Mitochondrial-genome-encoded RNAs: differential regulation by corticotropin in bovine adrenocortical cells.

Abstract

Differential screening of an adrenal cortex cDNA library for corticotropin (ACTH)-inducible genes led to the isolation of a group of cDNAs representing mitochondrial genes that encode subunits of cytochrome oxidase, ATPase, and NADH dehydrogenase. Northern blot analysis of RNA from cells stimulated by ACTH confirmed the induction of these genes by ACTH yet revealed major differences in the relative responses of the respective mRNAs. The levels of mRNAs for cytochrome oxidase subunit I and ATPase increased 2- to 4-fold and for NADH dehydrogenase subunit 3 increased 20-fold, whereas the levels of the mitochondrial 16S rRNA showed no change within 6 h of ACTH stimulation.
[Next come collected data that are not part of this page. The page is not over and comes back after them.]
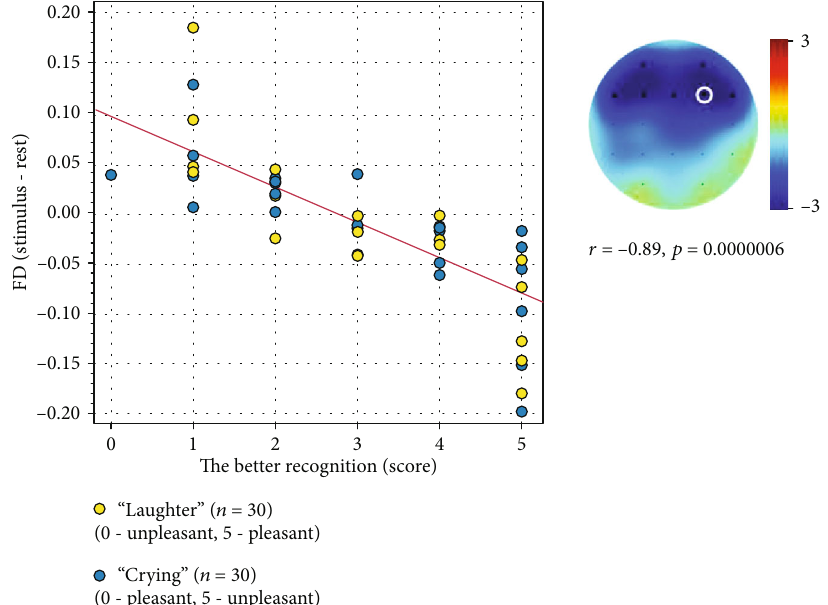
Figure 5: Results of the permutation test ’ s correlation analysis between di ff erences of FD values (the FD during rest was subtracted from crying and laughter) and assessments of these stimuli by scale (unpleasant-pleasant) uni fi ed in such a way that 0 is the incorrect recognition of the emotion, and 5 is the correct recognition of the emotion.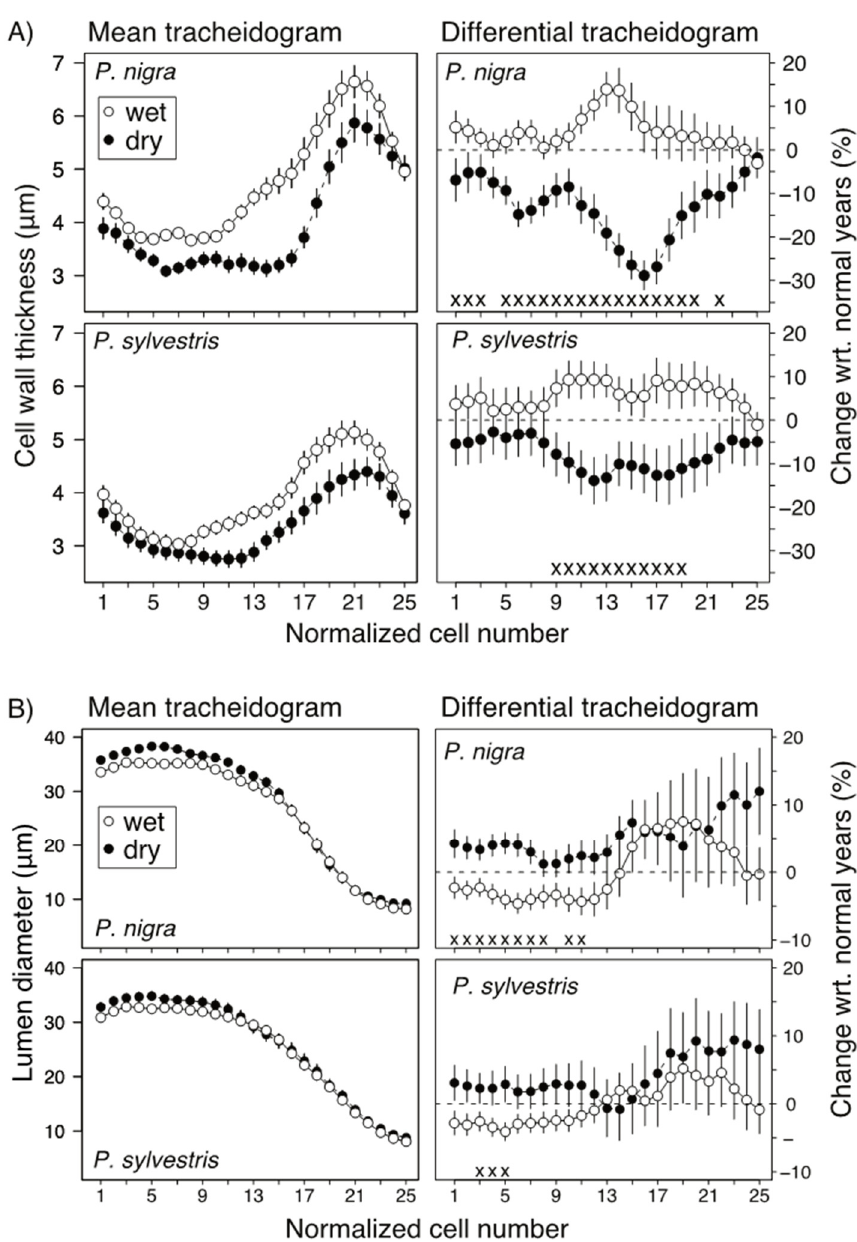
Figure 4. Mean tracheidogram (left panels) and differential tracheidogram (% change with respect to the species average years; right panels) for wet (white circles) and dry (black circles) years for cell-wall thickness ( A ) and lumen diameter ( B ) in P. nigra and P. sylvestris . Every ring has been normalized to 25 hypothetical cells (see text for details). Vertical bars represent standard error of the mean. Within each species, (x) symbols indicate significant differences ( p < 0.05) between dry and wet years.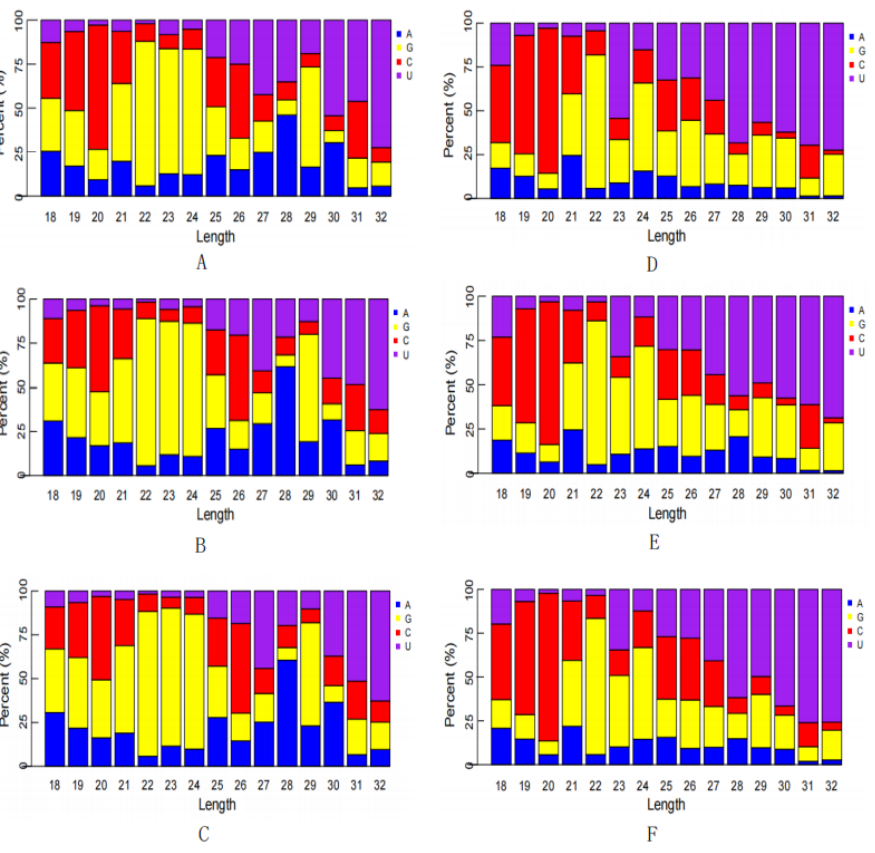
Figure 4. First base bias of miRNAs. ( A – C ) Control group; ( D – F ) infected group.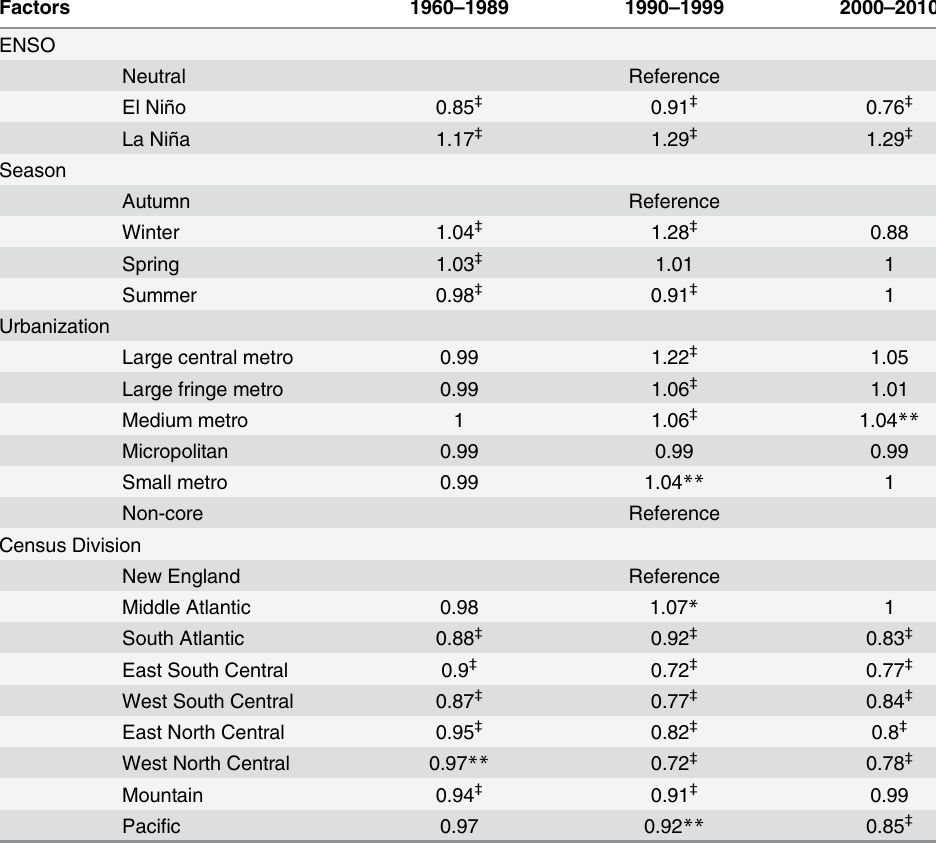
Table 3. Relative percent change in extreme heat events, by time period, for the continental United States, excluding Alaska and Hawaii.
These effects of ACTH on mitochondrial mRNA levels probably result from both activation of the H2 transcription unit that encodes mitochondrial mRNAs and alteration of mRNA stability. ACTH also increased the activity of cytochrome oxidase after 12 h of stimulation. Examination of the tissue specificity of expression of five mitochondrial genes showed a wide range of RNA levels among 11 tissues but high correlations between individual RNA levels, consistent with a coordinated expression of the mitochondrial genes, although at different levels in each cell type. Proportionately high levels of mitochondrial mRNAs were found in adrenal cortex, probably reflecting a stimulatory effect of ACTH in vivo. Overall, the results indicate that ACTH enhances the energy-producing capacity of adrenocortical cells.